Apps Builders: These are standalone perpetual trading frontends and integrated products – tools for traders that offer a more complete workflow than wallet plugins, including better order placement experience, charts, position management, and execution tools. This category has fewer addresses than wallet-integrated channels but higher volume per address, characteristic of a heavy user base that values functional depth over out-of-the-box convenience. Relevant products include Insilico Terminal, Liquid, Hyperdash, Based, Dreamcash, Infinex, Pear Protocol, Defi App, and pvp.trade.
VKTR (Growth Lead at Insilico Terminal) summarized: "At Insilico, we view HIP-3 markets as the next step in running real-world asset exposure natively on crypto rails. Traders don't just want another frontend; they need fast execution, clear market access, and the ability to switch seamlessly between crypto and macro assets without leaving their existing workflow. Trade.xyz is one of the clearest manifestations of this demand. The order flow routed through Insilico shows that when a trading venue has sufficient depth, a practical product, and an experience designed for professional participants, there is indeed a genuine, sophisticated user base for on-chain perpetuals."

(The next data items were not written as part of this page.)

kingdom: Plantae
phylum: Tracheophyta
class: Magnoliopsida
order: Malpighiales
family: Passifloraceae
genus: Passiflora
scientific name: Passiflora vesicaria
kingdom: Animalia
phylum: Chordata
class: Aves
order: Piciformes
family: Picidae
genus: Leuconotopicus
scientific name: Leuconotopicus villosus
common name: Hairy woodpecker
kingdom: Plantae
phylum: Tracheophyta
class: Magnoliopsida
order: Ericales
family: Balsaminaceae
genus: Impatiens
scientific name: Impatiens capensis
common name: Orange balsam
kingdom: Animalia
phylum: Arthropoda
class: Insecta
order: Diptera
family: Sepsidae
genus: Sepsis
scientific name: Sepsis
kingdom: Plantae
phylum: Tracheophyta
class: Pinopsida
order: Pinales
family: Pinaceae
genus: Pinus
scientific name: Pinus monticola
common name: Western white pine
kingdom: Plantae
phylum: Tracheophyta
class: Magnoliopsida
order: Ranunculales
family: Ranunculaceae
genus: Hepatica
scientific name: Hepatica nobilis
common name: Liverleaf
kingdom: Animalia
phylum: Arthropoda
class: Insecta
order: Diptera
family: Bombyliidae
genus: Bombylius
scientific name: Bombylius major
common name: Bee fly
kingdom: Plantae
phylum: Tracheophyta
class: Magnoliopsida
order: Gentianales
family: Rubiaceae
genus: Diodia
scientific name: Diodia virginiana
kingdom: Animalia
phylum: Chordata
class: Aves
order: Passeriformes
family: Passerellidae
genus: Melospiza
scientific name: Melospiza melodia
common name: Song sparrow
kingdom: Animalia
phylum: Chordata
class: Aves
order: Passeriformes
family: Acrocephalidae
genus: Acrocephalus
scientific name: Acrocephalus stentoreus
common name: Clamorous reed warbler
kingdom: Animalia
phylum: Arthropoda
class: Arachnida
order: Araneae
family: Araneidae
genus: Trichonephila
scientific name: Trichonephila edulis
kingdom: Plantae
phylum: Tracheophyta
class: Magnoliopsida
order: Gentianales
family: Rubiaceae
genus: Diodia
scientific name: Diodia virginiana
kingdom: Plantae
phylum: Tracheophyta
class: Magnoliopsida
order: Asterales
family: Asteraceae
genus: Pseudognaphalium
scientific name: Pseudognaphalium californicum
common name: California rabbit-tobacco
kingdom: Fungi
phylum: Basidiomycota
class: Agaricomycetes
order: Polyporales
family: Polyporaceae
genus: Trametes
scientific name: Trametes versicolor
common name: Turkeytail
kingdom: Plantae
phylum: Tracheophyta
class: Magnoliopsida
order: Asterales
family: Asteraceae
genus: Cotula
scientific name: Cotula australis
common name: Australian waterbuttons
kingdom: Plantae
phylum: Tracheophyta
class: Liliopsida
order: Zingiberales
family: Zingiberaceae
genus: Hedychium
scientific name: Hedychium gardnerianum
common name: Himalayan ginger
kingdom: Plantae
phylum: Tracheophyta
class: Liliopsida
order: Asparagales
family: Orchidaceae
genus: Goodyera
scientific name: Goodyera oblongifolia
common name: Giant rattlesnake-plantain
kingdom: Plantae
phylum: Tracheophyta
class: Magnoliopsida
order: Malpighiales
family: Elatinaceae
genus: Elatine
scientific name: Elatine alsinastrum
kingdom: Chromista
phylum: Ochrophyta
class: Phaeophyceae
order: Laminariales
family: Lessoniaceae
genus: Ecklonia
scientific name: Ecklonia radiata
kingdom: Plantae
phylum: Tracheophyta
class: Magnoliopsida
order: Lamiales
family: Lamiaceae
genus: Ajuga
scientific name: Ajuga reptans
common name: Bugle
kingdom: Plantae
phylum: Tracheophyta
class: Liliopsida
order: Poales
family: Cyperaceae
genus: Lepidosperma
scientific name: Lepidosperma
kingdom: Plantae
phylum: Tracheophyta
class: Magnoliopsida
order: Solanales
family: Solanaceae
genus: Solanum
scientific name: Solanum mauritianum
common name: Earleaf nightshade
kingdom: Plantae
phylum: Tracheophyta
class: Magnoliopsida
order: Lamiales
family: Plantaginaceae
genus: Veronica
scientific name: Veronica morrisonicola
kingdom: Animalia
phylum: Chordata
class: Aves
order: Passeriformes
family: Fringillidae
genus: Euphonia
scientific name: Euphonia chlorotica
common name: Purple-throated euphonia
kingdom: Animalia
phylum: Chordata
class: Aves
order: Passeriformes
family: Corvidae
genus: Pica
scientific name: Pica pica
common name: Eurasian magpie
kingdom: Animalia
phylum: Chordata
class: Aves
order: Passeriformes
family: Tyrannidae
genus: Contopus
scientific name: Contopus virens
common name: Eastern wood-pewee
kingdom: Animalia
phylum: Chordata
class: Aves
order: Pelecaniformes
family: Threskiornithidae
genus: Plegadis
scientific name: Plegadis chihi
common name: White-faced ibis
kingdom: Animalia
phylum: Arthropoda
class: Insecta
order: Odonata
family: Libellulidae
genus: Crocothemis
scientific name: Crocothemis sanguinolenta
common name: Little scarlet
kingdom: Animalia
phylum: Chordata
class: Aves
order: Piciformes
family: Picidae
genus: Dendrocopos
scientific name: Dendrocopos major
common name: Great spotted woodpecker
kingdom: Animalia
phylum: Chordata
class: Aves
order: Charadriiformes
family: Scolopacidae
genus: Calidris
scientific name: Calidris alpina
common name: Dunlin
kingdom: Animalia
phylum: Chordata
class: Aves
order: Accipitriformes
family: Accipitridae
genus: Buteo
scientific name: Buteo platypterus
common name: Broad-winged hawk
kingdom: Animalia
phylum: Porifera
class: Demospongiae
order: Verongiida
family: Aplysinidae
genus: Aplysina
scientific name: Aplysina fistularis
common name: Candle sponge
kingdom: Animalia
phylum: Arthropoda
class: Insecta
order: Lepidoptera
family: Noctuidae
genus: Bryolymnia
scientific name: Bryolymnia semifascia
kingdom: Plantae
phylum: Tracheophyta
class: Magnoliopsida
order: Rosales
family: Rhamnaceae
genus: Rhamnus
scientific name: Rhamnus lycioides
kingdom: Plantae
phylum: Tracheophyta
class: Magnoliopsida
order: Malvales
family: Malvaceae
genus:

Market Maker Address Analysis
The market making landscape on Trade.xyz is highly concentrated. The top 5 market makers contributed 50% of market making volume, the top 13 accounted for 80%, and the top 21 for 90%. In other words, the vast majority of the market making order book is dominated by a small number of trading desks.

The cumulative share of market making volume by address rank shows that the top 5 desks contributed 50% of all market making flow, the top 13 reached 80%, and the top 21 reached 90%.
The second largest market making address is one of the most interesting in the entire sample. 0xc926ddba…98d3 executed $4.39 billion in volume with a 0.52% fill rate, a classic market making behavior pattern. Arkham tags this address as Powell from Polymarket. That is to say, one of the largest market makers on Trade.xyz is, in fact, a Polymarket user who provides two-sided quotes across multiple HIP-3 markets.
Other notable market making desks include:
- Jump Crypto operated two addresses, with a combined volume of $3.15 billion, funded from 0xf584…d621 (identified by Arkham as a Jump funding wallet), which holds over $160 million in a diversified portfolio including LINK, LIT, EIGEN, BNB, ETH, USDC, and USDT.
- Selini Capital operated three addresses, two executing pure market making quotes (0x44a3e1…35dd, 0x76987c…4480) and one executing pure aggressive takers (0x427be6…d1d9), all running via API, with a total trade size of $1.03 billion. Hyperliquid's order flow tagging mechanism allows Selini's market making wallets to be distinguished from its HFT wallets, showing the same desk operating on both sides of the order book.
- Wintermute ran one market making address, with a volume of $229.6 million (0xecb63caa…2b00), smaller than Jump and Selini, with funds sourced from OKX.